Rogo is dead but his ideas are the real threat to stability in East Africa

What you need to know:

  • The radicalism of Al-Shabaab and their enablers is a recent development, brought to these lands by radicals from countries such as Saudi Arabia and other Gulf nations.
  • As the fight against these extremists is now clearly our top national security issue, we must invest more in understanding the nature of the challenge we face and isolating the very small minority who must be tackled head on.
  • This approach will also ensure that the wider Muslim community does not feel under siege due to the acts of a few radicalised malcontents – of whom Sheikh Aboud Rogo was undoubtedly a leader.

Many people express surprise when they learn that the first suicide bombing recorded in Somalia occurred only in September 2006.

Because of the instability in Somalia, many Kenyans have come to imagine that the country and violent, radical Islamism are birds of a feather.

That’s not true. In fact, the type of Islam that has been practised in Somalia and East Africa for hundreds of years is the peaceful, moderate type.

The radicalism of Al-Shabaab and their enablers is a recent development, brought to these lands by radicals from countries such as Saudi Arabia and other Gulf nations.

As the fight against these extremists is now clearly our top national security issue, we must invest more in understanding the nature of the challenge we face and isolating the very small minority who must be tackled head on.

This approach will also ensure that the wider Muslim community does not feel under siege due to the acts of a few radicalised malcontents – of whom Sheikh Aboud Rogo was undoubtedly a leader.

There are essentially two types of Islam within the Sunni strain of Islam which is the dominant one in Kenya. Sufism, which is the strain that has dominated in East Africa, encourages tolerance and generally frowns on violence.

Salafi Jihadism, which was the type that Aboud Rogo preached and supported, is another kettle of fish. It is intolerant and encourages war against non-believers.

It tells Muslims that they are not good Muslims if they live peacefully in a state where Sharia is not the law of the land. 

It offers Muslim minorities two options: to fight and topple the state (Hence Rogo’s calls in his mosque for the assassination of President Kibaki and Prime Minister Raila
Odinga and for the killing of Muslims working for the government) or, like Prophet Muhammad, they should emigrate elsewhere.

This is a reasonably marginal interpretation of Islam. To Salafis, for example, the Muslim Brotherhood which recently took power in Egypt is sinful because Salafi Jihadists do not believe in taking part in elections.

These people are, thankfully, still a small minority in Kenya. Things must be kept that way. But this requires a sophisticated approach to tackling radicalism in the country.
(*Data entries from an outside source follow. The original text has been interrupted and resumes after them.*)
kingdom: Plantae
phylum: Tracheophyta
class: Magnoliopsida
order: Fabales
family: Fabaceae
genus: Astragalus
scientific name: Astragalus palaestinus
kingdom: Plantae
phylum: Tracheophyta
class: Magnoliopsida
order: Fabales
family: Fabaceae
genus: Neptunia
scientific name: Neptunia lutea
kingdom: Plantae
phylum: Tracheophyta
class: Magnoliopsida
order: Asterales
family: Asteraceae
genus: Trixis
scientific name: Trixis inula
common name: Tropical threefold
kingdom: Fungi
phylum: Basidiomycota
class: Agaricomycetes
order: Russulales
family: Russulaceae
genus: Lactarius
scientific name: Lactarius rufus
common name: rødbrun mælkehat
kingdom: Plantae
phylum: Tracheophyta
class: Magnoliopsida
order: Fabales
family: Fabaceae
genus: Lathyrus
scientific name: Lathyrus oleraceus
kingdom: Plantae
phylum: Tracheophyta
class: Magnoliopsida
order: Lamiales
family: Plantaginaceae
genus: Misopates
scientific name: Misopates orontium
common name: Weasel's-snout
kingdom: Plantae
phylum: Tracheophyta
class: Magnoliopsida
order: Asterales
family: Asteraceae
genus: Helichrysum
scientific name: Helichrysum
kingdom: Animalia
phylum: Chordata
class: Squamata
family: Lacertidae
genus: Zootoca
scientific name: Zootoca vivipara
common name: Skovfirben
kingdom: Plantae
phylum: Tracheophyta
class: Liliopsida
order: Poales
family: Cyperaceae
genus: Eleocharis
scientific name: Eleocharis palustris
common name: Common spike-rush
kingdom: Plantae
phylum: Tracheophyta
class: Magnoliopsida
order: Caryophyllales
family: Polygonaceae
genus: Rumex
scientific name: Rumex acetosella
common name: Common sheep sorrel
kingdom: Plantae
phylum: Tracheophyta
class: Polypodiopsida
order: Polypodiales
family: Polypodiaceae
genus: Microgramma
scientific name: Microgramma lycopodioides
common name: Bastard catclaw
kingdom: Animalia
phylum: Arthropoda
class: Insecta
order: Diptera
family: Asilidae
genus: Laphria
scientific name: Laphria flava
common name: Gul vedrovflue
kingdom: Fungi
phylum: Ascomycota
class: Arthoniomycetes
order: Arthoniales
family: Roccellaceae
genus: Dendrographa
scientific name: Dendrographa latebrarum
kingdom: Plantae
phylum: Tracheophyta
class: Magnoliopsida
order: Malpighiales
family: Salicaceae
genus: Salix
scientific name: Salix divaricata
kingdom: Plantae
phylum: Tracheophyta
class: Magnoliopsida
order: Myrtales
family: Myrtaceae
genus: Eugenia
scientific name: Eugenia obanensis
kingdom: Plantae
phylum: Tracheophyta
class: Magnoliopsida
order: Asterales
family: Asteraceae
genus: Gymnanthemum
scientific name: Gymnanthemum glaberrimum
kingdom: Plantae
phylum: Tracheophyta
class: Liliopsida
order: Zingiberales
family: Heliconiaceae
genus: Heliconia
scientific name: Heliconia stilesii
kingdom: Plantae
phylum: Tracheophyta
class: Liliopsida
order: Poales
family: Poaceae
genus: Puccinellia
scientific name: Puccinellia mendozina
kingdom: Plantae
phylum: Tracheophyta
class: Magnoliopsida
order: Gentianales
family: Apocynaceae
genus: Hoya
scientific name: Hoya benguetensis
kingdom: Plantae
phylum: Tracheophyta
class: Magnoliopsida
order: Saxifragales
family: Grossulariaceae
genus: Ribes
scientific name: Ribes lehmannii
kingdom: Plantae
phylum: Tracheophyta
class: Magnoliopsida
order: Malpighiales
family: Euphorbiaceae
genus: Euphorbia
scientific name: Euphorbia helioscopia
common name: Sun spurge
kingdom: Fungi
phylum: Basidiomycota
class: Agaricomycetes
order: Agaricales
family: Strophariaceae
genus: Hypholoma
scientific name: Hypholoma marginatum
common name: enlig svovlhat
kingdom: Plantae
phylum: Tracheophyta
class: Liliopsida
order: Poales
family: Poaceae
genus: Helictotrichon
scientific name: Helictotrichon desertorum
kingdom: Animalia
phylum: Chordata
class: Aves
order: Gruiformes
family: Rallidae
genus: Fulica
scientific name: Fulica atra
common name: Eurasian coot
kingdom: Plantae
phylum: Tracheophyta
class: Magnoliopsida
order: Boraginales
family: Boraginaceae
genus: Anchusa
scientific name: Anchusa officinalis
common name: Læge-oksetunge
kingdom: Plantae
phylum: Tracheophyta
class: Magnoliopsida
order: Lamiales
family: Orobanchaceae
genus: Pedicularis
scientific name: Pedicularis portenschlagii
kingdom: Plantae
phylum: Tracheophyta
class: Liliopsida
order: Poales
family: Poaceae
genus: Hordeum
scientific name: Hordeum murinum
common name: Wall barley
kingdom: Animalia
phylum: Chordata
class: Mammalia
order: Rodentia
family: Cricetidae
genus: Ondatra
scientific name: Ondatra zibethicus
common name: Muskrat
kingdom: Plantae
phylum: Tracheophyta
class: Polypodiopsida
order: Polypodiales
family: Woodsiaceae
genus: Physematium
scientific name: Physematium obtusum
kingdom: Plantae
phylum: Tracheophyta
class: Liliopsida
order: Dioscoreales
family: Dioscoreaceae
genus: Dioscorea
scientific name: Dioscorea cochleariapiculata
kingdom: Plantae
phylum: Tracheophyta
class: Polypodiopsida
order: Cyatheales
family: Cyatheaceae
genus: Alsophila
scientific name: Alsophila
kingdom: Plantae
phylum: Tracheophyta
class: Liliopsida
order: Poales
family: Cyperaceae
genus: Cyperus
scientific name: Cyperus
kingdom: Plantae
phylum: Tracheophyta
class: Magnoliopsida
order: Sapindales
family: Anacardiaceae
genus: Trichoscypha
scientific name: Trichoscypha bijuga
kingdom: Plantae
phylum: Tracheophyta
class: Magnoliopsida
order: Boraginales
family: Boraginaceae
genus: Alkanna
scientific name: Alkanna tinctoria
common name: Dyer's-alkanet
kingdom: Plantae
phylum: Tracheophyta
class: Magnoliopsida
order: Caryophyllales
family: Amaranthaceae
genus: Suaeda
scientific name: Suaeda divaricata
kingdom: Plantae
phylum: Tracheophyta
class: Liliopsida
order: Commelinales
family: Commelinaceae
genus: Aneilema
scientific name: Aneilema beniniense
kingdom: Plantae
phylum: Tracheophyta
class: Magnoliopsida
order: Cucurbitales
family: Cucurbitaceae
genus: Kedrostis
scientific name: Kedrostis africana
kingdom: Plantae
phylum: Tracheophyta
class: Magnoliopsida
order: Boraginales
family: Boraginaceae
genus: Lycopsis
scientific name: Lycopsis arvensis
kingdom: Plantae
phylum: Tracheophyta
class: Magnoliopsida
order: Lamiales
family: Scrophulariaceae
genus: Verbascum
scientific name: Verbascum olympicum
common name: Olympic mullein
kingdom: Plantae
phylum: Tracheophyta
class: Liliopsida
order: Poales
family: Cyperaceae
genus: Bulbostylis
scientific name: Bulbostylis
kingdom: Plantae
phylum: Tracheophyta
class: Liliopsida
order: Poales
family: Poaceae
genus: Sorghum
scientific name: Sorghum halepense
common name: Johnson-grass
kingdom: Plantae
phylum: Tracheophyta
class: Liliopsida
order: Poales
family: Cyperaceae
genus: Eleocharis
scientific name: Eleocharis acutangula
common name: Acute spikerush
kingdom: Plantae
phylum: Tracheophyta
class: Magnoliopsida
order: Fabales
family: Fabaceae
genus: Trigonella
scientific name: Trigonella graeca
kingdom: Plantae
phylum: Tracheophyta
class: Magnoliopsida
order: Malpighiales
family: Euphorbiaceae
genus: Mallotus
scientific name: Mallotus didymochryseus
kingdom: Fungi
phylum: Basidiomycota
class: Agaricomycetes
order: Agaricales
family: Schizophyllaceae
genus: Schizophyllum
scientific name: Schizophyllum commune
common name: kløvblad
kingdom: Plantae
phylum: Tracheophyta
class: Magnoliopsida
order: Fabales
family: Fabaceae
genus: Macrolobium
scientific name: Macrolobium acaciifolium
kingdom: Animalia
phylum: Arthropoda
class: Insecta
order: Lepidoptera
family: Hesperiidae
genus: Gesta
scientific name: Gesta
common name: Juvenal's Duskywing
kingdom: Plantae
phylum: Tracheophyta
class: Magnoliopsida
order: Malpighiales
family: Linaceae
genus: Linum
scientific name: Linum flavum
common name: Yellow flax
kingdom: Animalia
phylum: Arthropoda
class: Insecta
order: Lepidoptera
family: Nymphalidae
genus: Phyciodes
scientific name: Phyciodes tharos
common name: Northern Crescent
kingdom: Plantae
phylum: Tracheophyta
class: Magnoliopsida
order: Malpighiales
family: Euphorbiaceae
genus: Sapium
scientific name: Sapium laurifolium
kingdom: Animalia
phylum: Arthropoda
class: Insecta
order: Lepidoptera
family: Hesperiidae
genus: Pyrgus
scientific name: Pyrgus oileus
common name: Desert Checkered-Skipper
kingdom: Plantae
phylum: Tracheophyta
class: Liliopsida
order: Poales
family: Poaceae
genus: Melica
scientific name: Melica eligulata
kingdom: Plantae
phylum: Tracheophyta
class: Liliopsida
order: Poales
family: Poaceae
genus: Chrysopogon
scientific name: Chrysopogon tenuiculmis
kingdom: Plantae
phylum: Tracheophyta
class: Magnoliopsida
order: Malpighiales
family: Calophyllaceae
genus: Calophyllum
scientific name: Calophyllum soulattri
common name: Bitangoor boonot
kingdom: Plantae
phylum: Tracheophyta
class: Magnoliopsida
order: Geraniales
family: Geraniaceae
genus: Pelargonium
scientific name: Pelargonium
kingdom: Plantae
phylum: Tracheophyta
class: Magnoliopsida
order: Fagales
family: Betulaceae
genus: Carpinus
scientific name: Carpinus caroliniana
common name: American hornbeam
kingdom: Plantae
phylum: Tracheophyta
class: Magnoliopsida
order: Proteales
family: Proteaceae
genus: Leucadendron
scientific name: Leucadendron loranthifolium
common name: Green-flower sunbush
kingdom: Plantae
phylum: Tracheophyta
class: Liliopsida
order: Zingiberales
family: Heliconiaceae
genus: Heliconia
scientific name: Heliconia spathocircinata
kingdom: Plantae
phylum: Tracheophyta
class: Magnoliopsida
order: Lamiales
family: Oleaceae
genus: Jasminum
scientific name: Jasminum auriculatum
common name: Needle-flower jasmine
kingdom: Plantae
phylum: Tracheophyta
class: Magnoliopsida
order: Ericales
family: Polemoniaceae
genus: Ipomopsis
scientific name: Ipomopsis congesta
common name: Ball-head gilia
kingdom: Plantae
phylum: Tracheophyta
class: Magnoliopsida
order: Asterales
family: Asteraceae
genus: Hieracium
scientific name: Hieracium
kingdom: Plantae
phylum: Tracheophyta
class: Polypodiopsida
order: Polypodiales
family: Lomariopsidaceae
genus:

A recent International Crisis Group report charted the rise of Salafi Jihadism in East Africa noting that clerics from Saudi Arabia (the chief exporter of radicalism) sent
millions of dollars to radical groups in the country beginning in the 1970s. This coincided with the Gulf country’s emergence as a major oil exporter.

This money was primarily channelled to NGOs purporting to be promoting social causes and found its way into the coffers of radical Sheikhs.

Those were the seeds from which emerged Al-Shabaab and, before it, Al Ittihad Islamia. The failure to tackle this wave of radicalisation was a big mistake. It should not be repeated.

The government and Muslim leaders all have a role in ensuring that generations of youth are not lost pursuing a path which only leads to disaster. The country must also have an adult conversation about what to do with the likes of Rogo.

Not too long ago President Obama took the unprecedented step of ordering the killing of American citizen Anwar al-Awlaqi after receiving legal advice that it is “entirely lawful for the United States to target high-level leaders of enemy forces, regardless of their nationality, who are plotting to kill Americans both under the authority provided by Congress in its use of military force in the armed conflict with al-Qaeda, the Taliban, and associated forces as well as established international law that recognises our right of self-defence”.

Instead of skirting around these difficult issues we should have a similar debate in Kenya and exhaustively examine how to strike a balance between protecting lives of innocents from radicals and the dangers inherent in granting extra-judicial powers to governments like the Kibaki administration which appears to be handling security on auto-pilot.